I sat across from her. “You’re not in the way.”
Her eyes lifted to mine, shining. “I don’t want to ruin anything.”
“You’re not.”
“But I can feel it,” she whispered. “She thinks you choose me over her.”
“That’s not true.” My brows now squinted.
“She doesn’t say it. She doesn’t have to.” Tasha swallowed. “I think she thinks I’m replacing her.”
The idea unsettled me. “She knows better.”
“Does she?” Tasha asked gently. “She sees how you watch over me. How you stay up when I can’t sleep. How you cancel plans.”
“I’d do that for anyone who needed it.”
Her lips trembled. “I wish I believed that.”
At night, Tara confronted me….not directly. Never directly.
“You don’t have to fix everyone,” she said while folding laundry. “Sometimes people need space.”
“Tasha can’t be alone right now.”
“She’s stronger than you think.”
The words struck wrong. “You don’t know what she’s dealing with.”
Tara’s hands stilled. “And you do?”
I opened my mouth. Closed it again.
“I just feel…” She exhaled. “Like there’s something happening in this house that I’m not part of.”
“That’s not fair.”
“I’m not blaming you,” she said quickly. “I just want to understand where I fit.”
I didn’t know how to answer that.
The realization came slowly about Tasha.
Not as a revelation, but as a discomfort that refused to leave.
Tasha’s timing was always perfect.
She cried when Tara was distant. She withdrew when Tara tried to be kind. She confided in me only after Tara had questioned something. Every moment felt… placed.
That night, I stood outside Tasha’s room for a long time before knocking.
She opened the door instantly, as if she’d been waiting.
“Yes?”
“We need to talk.”
Her expression shifted….guarded, then soft. “Did I do something wrong?”
I stepped inside. The room smelled faintly of earth and rain. She sat on the bed, hands folded in her lap.
“Tasha,” I said carefully, “I think we need to talk about boundaries.”

Her eyes flickered.
“I care about you,” I continued. “I want you safe. But lately… things between Tara and me have changed.”
She looked down. “I knew it.”
“I don’t think it’s intentional,” I said quickly. “But I think… your presence is affecting things more than it should.”
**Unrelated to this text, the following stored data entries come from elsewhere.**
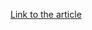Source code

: [Link to the article](https://blog.talosintelligence.com/2018/02/targeted-attacks-in-middle-east.html)

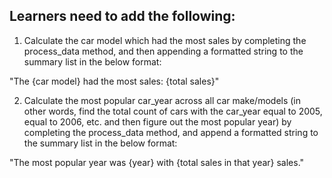 
## Learners need to add the following:

1) Calculate the car model which had the most sales by completing the process_data method, and then appending a formatted string to the summary list in the below format:
   
"The {car model} had the most sales: {total sales}"

2) Calculate the most popular car_year across all car make/models (in other words, find the total count of cars with the car_year equal to 2005, equal to 2006, etc. and then figure out the most popular year) by completing the process_data method, and append a formatted string to the summary list in the below format:
    
"The most popular year was {year} with {total sales in that year} sales."
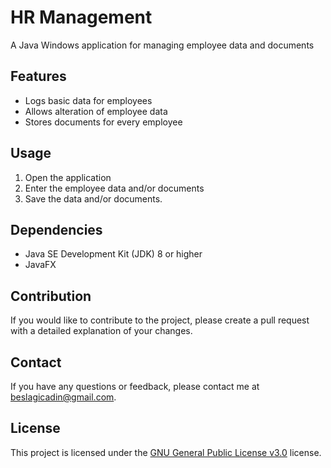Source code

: <h1>HR Management</h1>

<p>A Java Windows application for managing employee data and documents</p>

<h2>Features</h2>
<ul>
  <li>Logs basic data for employees</li>
  <li>Allows alteration of employee data</li>
  <li>Stores documents for every employee</li>
</ul>

<h2>Usage</h2>
<ol>
  <li>Open the application</li>
  <li>Enter the employee data and/or documents</li>
  <li>Save the data and/or documents.</li>
</ol>

<h2>Dependencies</h2>
<ul>
  <li>Java SE Development Kit (JDK) 8 or higher</li>
  <li>JavaFX</li>
</ul>

<h2>Contribution</h2>
<p>If you would like to contribute to the project, please create a pull request with a detailed explanation of your changes.</p>

<h2>Contact</h2>
<p>If you have any questions or feedback, please contact me at <a href="mailto:beslagicadin@gmail.com">beslagicadin@gmail.com</a>.</p>

<h2>License</h2>
<p>This project is licensed under the <a href="https://github.com/username/TipCalculator/blob/master/LICENSE">GNU General Public License v3.0</a> license.</p>
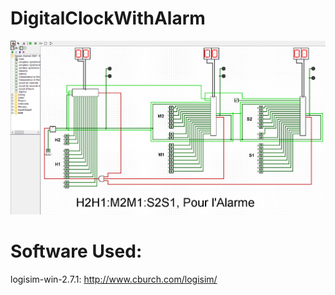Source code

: # DigitalClockWithAlarm
![alt Circuit](ScreenShot.png)

# Software Used:
logisim-win-2.7.1: http://www.cburch.com/logisim/
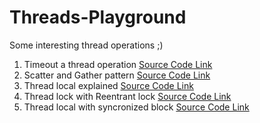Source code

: # Threads-Playground

Some interesting thread operations ;)

1. Timeout a thread operation [Source Code Link](Threads-Playground/src/com/lav/threads/questions/TimeoutAThread.java)
2. Scatter and Gather pattern [Source Code Link](Threads-Playground/src/com/lav/threads/questions/ScatterGatherPattern.java)
3. Thread local explained [Source Code Link](Threads-Playground/src/com/lav/threads/questions/ThreadLocalExample.java)
4. Thread lock with Reentrant lock [Source Code Link](Threads-Playground/src/com/lav/threads/questions/ThreadLockExampleUsingReentrantLock.java)
5. Thread local with syncronized block [Source Code Link](Threads-Playground/src/com/lav/threads/questions/ThreadLockExampleUsingSyncKeyword.java)
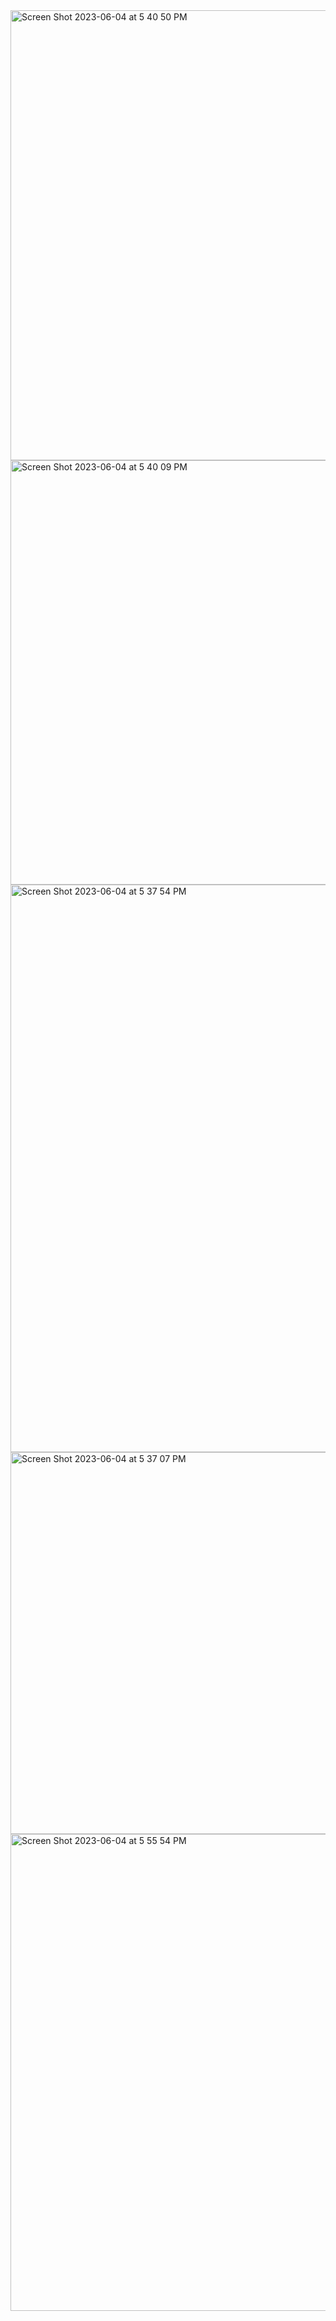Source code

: <img width="720" alt="Screen Shot 2023-06-04 at 5 40 50 PM" src="https://github.com/ram1050/Networking-Unit-Project/assets/74604230/d4c16faa-47e0-43ad-a64e-270046588987">
<img width="679" alt="Screen Shot 2023-06-04 at 5 40 09 PM" src="https://github.com/ram1050/Networking-Unit-Project/assets/74604230/03c5d325-c5f2-4c65-bb9a-b23ee6fbc13c">
<img width="908" alt="Screen Shot 2023-06-04 at 5 37 54 PM" src="https://github.com/ram1050/Networking-Unit-Project/assets/74604230/3e81e12e-a7b5-42f9-a14c-b3b3eb2553b2">
<img width="611" alt="Screen Shot 2023-06-04 at 5 37 07 PM" src="https://github.com/ram1050/Networking-Unit-Project/assets/74604230/e514df05-fa0f-4acb-8668-29b2ca43e0a9">
<img width="763" alt="Screen Shot 2023-06-04 at 5 55 54 PM" src="https://github.com/ram1050/Networking-Unit-Project/assets/74604230/6a1cc399-2696-485a-82f3-bbe53f503096">
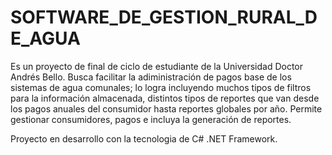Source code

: # SOFTWARE_DE_GESTION_RURAL_DE_AGUA
Es un proyecto de final de ciclo de estudiante de la Universidad Doctor Andrés Bello. Busca facilitar la adiministración de pagos base de los sistemas de agua comunales; lo logra incluyendo muchos tipos de filtros para la información almacenada, distintos tipos de reportes que van desde los pagos anuales del consumidor hasta reportes globales por año.
Permite gestionar consumidores, pagos e incluya la generación de reportes.

Proyecto en desarrollo con la tecnologia de C# .NET Framework.
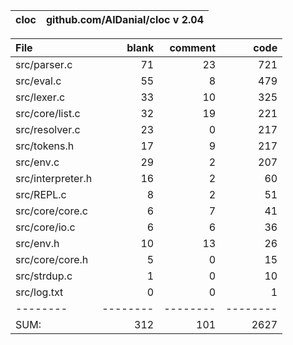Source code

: cloc|github.com/AlDanial/cloc v 2.04
--- | ---

File|blank|comment|code
:-------|-------:|-------:|-------:
src/parser.c|71|23|721
src/eval.c|55|8|479
src/lexer.c|33|10|325
src/core/list.c|32|19|221
src/resolver.c|23|0|217
src/tokens.h|17|9|217
src/env.c|29|2|207
src/interpreter.h|16|2|60
src/REPL.c|8|2|51
src/core/core.c|6|7|41
src/core/io.c|6|6|36
src/env.h|10|13|26
src/core/core.h|5|0|15
src/strdup.c|1|0|10
src/log.txt|0|0|1
--------|--------|--------|--------
SUM:|312|101|2627
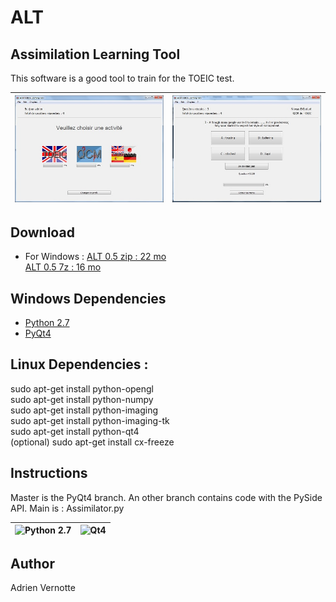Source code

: ALT
===
## Assimilation Learning Tool
This software is a good tool to train for the TOEIC test.

| ![ALT2](https://raw.githubusercontent.com/AdrienVR/ALT/master/alt2.jpg "ALT2") | ![ALT1](https://raw.githubusercontent.com/AdrienVR/ALT/master/alt1.jpg "ALT1") |
|:----:|:----:|

## Download
* For Windows : 
 [ALT 0.5 zip : 22 mo](https://drive.google.com/file/d/0B2xlFxzCEekzcEdraHRyM2dhc1k/view?usp=sharing)  
 [ALT 0.5 7z : 16 mo](https://drive.google.com/file/d/0B2xlFxzCEekzSWVHWlVYb3h4UFk/view?usp=sharing)  

## Windows Dependencies

* [Python 2.7](https://www.python.org/download/releases/2.7.8/)
* [PyQt4](http://www.riverbankcomputing.co.uk/software/pyqt/download)

## Linux Dependencies :

sudo apt-get install python-opengl  
sudo apt-get install python-numpy  
sudo apt-get install python-imaging  
sudo apt-get install python-imaging-tk  
sudo apt-get install python-qt4  
(optional) sudo apt-get install cx-freeze  

## Instructions

Master is the PyQt4 branch. An other branch contains code with the PySide API.
Main is : Assimilator.py

| ![Python 2.7](https://www.python.org/static/img/python-logo.png "Python 2.7") | ![Qt4](http://www.fevrierdorian.com/blog/public/logos/Qt_logo002.png "Qt4") |
|:----:|:----:|

## Author

Adrien Vernotte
Her breathing slowed. Too slow.
“I never asked you to choose me,” she said.
“I know.”
“I never wanted to come between you.”
“I know,” I repeated. “That’s why I think it might be best if I find you a place nearby. Somewhere safe. You can still come to me. I’ll still help you.”
Silence stretched.
Then—
Her eyes lifted.
They glowed.
Not bright. Not blazing.
Red.
The air shifted. My skin prickled.
She blinked, and it was gone.
“If that’s what you want,” she said calmly.
Relief loosened my chest. “It’s what’s best.”
She nodded once. “I understand.”
She stood and moved past me toward the door. “Goodnight, Neel.”
“Goodnight.”
I watched her walk away, unease settling deep in my gut.
Behind the closed door, someth
ing in the house felt… wrong.
And I knew now….too late…that whatever line I’d tried to draw, Tasha had already crossed it.And after what she had become,I knew...she won't let this decision slide.